* _WORK TASK_
Reproduce the page text of every row below word for word, leaving the pictures out of your answer.

━━━━━ EXTRACTED INFORMATION ━━━━━

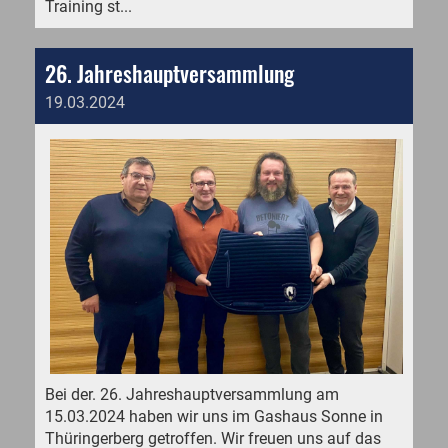
Training st...
26. Jahreshauptversammlung
19.03.2024
Bei der. 26. Jahreshauptversammlung am
15.03.2024 haben wir uns im Gashaus Sonne in
Thüringerberg getroffen. Wir freuen uns auf das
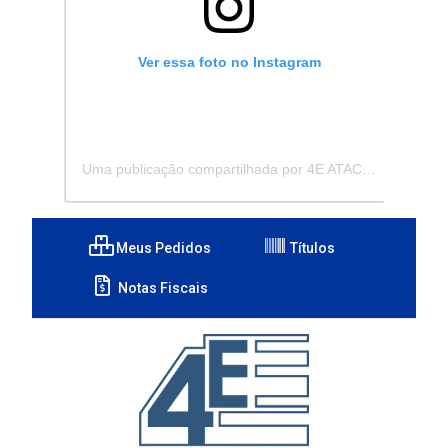
Ver essa foto no Instagram
Uma publicação compartilhada por 4E ATACADISTA - Distribuidora de Pecas e Acessórios (@4eatacadista)
Meus Pedidos
Títulos
Notas Fiscais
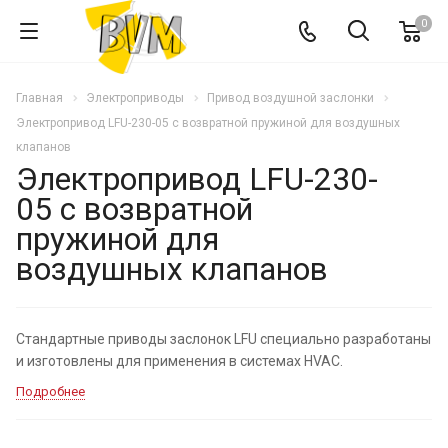
0
Главная
Электроприводы
Привод воздушной заслонки
Электропривод LFU-230-05 с возвратной пружиной для воздушных
клапанов
Электропривод LFU-230-
05 с возвратной
пружиной для
воздушных клапанов
Стандартные приводы заслонок LFU специально разработаны
и изготовлены для применения в системах HVAC.
Подробнее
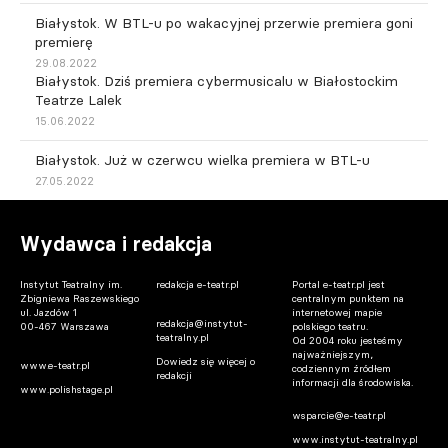
Białystok. W BTL-u po wakacyjnej przerwie premiera goni
premierę
29.08.2022
Białystok. Dziś premiera cybermusicalu w Białostockim
Teatrze Lalek
15.06.2022
Białystok. Już w czerwcu wielka premiera w BTL-u
27.05.2022
Wydawca i redakcja
Instytut Teatralny im.
redakcja e-teatr.pl
Portal e-teatr.pl jest
Zbigniewa Raszewskiego
centralnym punktem na
ul. Jazdów 1
internetowej mapie
redakcja@instytut-
00-467 Warszawa
polskiego teatru.
teatralny.pl
Od 2004 roku jesteśmy
najważniejszym,
Dowiedz się więcej o
www.e-teatr.pl
codziennym źródłem
redakcji
informacji dla środowiska.
www.polishstage.pl
wsparcie@e-teatr.pl
www.instytut-teatralny.pl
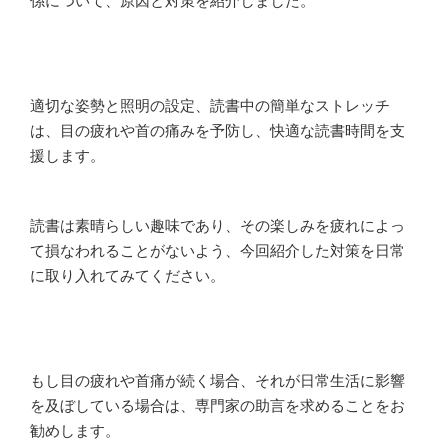
適切な姿勢と照明の設定、読書中の簡単なストレッチ
は、目の疲れや首の痛みを予防し、快適な読書時間を支
援します。
読書は素晴らしい趣味であり、その楽しみを疲れによっ
て損なわれることがないよう、今回紹介した対策を日常
に取り入れてみてください。
もし目の疲れや首痛が続く場合、それが日常生活に影響
を及ぼしている場合は、専門家の助言を求めることをお
勧めします。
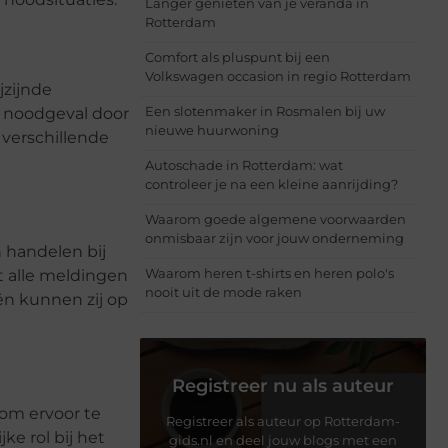
Langer genieten van je veranda in
Rotterdam
Comfort als pluspunt bij een
Volkswagen occasion in regio Rotterdam
jzijnde
Een slotenmaker in Rosmalen bij uw
e noodgeval door
nieuwe huurwoning
 verschillende
Autoschade in Rotterdam: wat
controleer je na een kleine aanrijding?
Waarom goede algemene voorwaarden
onmisbaar zijn voor jouw onderneming
 handelen bij
Waarom heren t-shirts en heren polo's
 alle meldingen
nooit uit de mode raken
n kunnen zij op
Registreer nu als auteur
 om ervoor te
Registreer als auteur op Rotterdam-
ke rol bij het
gids.nl en deel jouw blogs met een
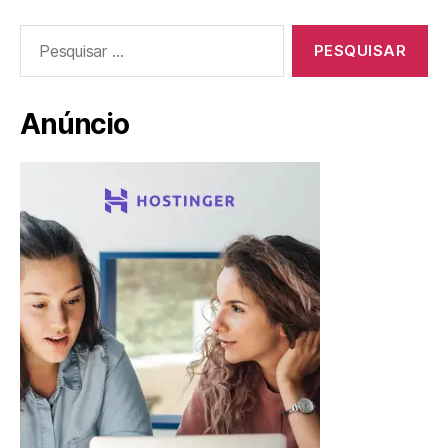
Pesquisar
por:
Anúncio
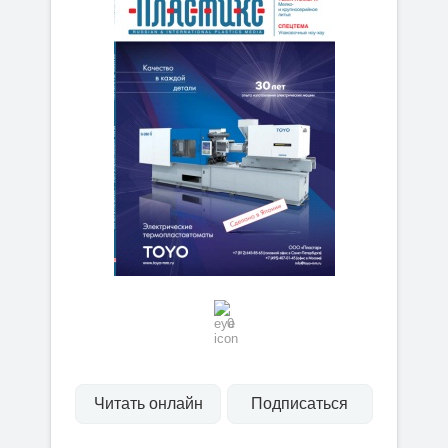
0
Читать онлайн
Подписаться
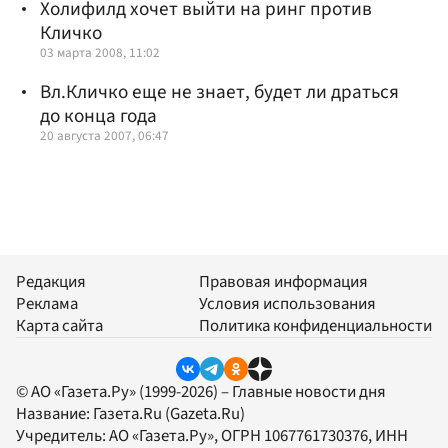
Холифилд хочет выйти на ринг против
Кличко
03 марта 2008, 11:02
Вл.Кличко еще не знает, будет ли драться
до конца года
20 августа 2007, 06:47
Редакция
Правовая информация
Реклама
Условия использования
Карта сайта
Политика конфиденциальности
© АО «Газета.Ру» (1999-2026) – Главные новости дня
Название:
Газета.Ru
(Gazeta.Ru)
Учредитель:
АО «Газета.Ру»
, ОГРН 1067761730376, ИНН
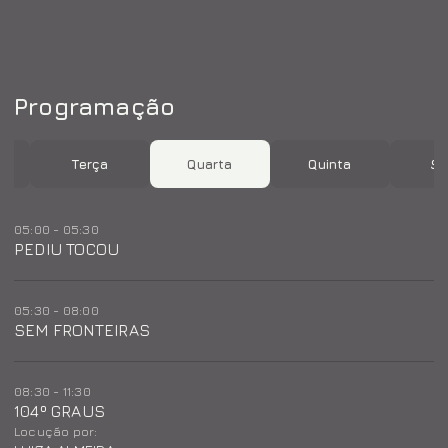
Programação
Terça
Quarta
Quinta
Se
05:00 - 05:30
PEDIU TOCOU
05:30 - 08:00
SEM FRONTEIRAS
08:30 - 11:30
104º GRAUS
Locução por:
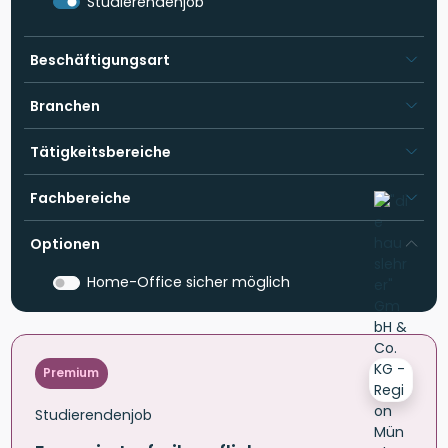
Studierendenjob
Beschäftigungsart
Branchen
Tätigkeitsbereiche
Fachbereiche
Optionen
Home-Office sicher möglich
Premium
Studierendenjob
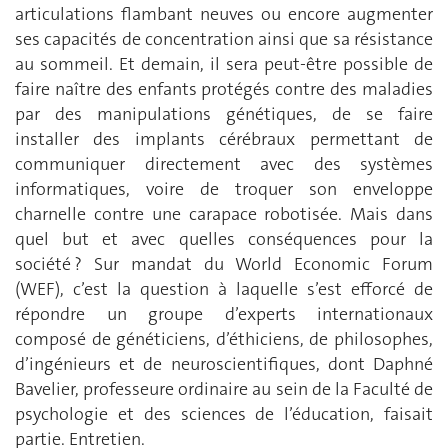
articulations flambant neuves ou encore augmenter
ses capacités de concentration ainsi que sa résistance
au sommeil. Et demain, il sera peut-être possible de
faire naître des enfants protégés contre des maladies
par des manipulations génétiques, de se faire
installer des implants cérébraux permettant de
communiquer directement avec des systèmes
informatiques, voire de troquer son enveloppe
charnelle contre une carapace robotisée. Mais dans
quel but et avec quelles conséquences pour la
société ? Sur mandat du World Economic Forum
(WEF), c’est la question à laquelle s’est efforcé de
répondre un groupe d’experts internationaux
composé de généticiens, d’éthiciens, de philosophes,
d’ingénieurs et de neuro­scientifiques, dont Daphné
Bavelier, professeure ordinaire au sein de la Faculté de
psychologie et des sciences de l’éducation, faisait
partie. Entretien.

━━━━━

* _WRITTEN REPLY_
Training st...
26. Jahreshauptversammlung
19.03.2024
Bei der. 26. Jahreshauptversammlung am
15.03.2024 haben wir uns im Gashaus Sonne in
Thüringerberg getroffen. Wir freuen uns auf das
Ver essa foto no Instagram
Uma publicação compartilhada por 4E ATACADISTA - Distribuidora de Pecas e Acessórios (@4eatacadista)
Meus Pedidos
Títulos
Notas Fiscais
0
Главная
Электроприводы
Привод воздушной заслонки
Электропривод LFU-230-05 с возвратной пружиной для воздушных
клапанов
Электропривод LFU-230-
05 с возвратной
пружиной для
воздушных клапанов
Стандартные приводы заслонок LFU специально разработаны
и изготовлены для применения в системах HVAC.
Подробнее
Białystok. W BTL-u po wakacyjnej przerwie premiera goni
premierę
29.08.2022
Białystok. Dziś premiera cybermusicalu w Białostockim
Teatrze Lalek
15.06.2022
Białystok. Już w czerwcu wielka premiera w BTL-u
27.05.2022
Wydawca i redakcja
Instytut Teatralny im.
redakcja e-teatr.pl
Portal e-teatr.pl jest
Zbigniewa Raszewskiego
centralnym punktem na
ul. Jazdów 1
internetowej mapie
redakcja@instytut-
00-467 Warszawa
polskiego teatru.
teatralny.pl
Od 2004 roku jesteśmy
najważniejszym,
Dowiedz się więcej o
www.e-teatr.pl
codziennym źródłem
redakcji
informacji dla środowiska.
www.polishstage.pl
wsparcie@e-teatr.pl
www.instytut-teatralny.pl
適切な姿勢と照明の設定、読書中の簡単なストレッチ
は、目の疲れや首の痛みを予防し、快適な読書時間を支
援します。
読書は素晴らしい趣味であり、その楽しみを疲れによっ
て損なわれることがないよう、今回紹介した対策を日常
に取り入れてみてください。
もし目の疲れや首痛が続く場合、それが日常生活に影響
を及ぼしている場合は、専門家の助言を求めることをお
勧めします。
Langer genieten van je veranda in
Rotterdam
Comfort als pluspunt bij een
Volkswagen occasion in regio Rotterdam
jzijnde
Een slotenmaker in Rosmalen bij uw
e noodgeval door
nieuwe huurwoning
 verschillende
Autoschade in Rotterdam: wat
controleer je na een kleine aanrijding?
Waarom goede algemene voorwaarden
onmisbaar zijn voor jouw onderneming
 handelen bij
Waarom heren t-shirts en heren polo's
 alle meldingen
nooit uit de mode raken
n kunnen zij op
Registreer nu als auteur
 om ervoor te
Registreer als auteur op Rotterdam-
ke rol bij het
gids.nl en deel jouw blogs met een
Pesquisar
por:
Anúncio
0
Читать онлайн
Подписаться
Холифилд хочет выйти на ринг против
Кличко
03 марта 2008, 11:02
Вл.Кличко еще не знает, будет ли драться
до конца года
20 августа 2007, 06:47
Редакция
Правовая информация
Реклама
Условия использования
Карта сайта
Политика конфиденциальности
© АО «Газета.Ру» (1999-2026) – Главные новости дня
Название:
Газета.Ru
(Gazeta.Ru)
Учредитель:
АО «Газета.Ру»
, ОГРН 1067761730376, ИНН
Programação
Terça
Quarta
Quinta
Se
05:00 - 05:30
PEDIU TOCOU
05:30 - 08:00
SEM FRONTEIRAS
08:30 - 11:30
104º GRAUS
Locução por:
Studierendenjob
Beschäftigungsart
Branchen
Tätigkeitsbereiche
Fachbereiche
Optionen
Home-Office sicher möglich
Premium
Studierendenjob
articulations flambant neuves ou encore augmenter
ses capacités de concentration ainsi que sa résistance
au sommeil. Et demain, il sera peut-être possible de
faire naître des enfants protégés contre des maladies
par des manipulations génétiques, de se faire
installer des implants cérébraux permettant de
communiquer directement avec des systèmes
informatiques, voire de troquer son enveloppe
charnelle contre une carapace robotisée. Mais dans
quel but et avec quelles conséquences pour la
société ? Sur mandat du World Economic Forum
(WEF), c’est la question à laquelle s’est efforcé de
répondre un groupe d’experts internationaux
composé de généticiens, d’éthiciens, de philosophes,
d’ingénieurs et de neuro­scientifiques, dont Daphné
Bavelier, professeure ordinaire au sein de la Faculté de
psychologie et des sciences de l’éducation, faisait
partie. Entretien.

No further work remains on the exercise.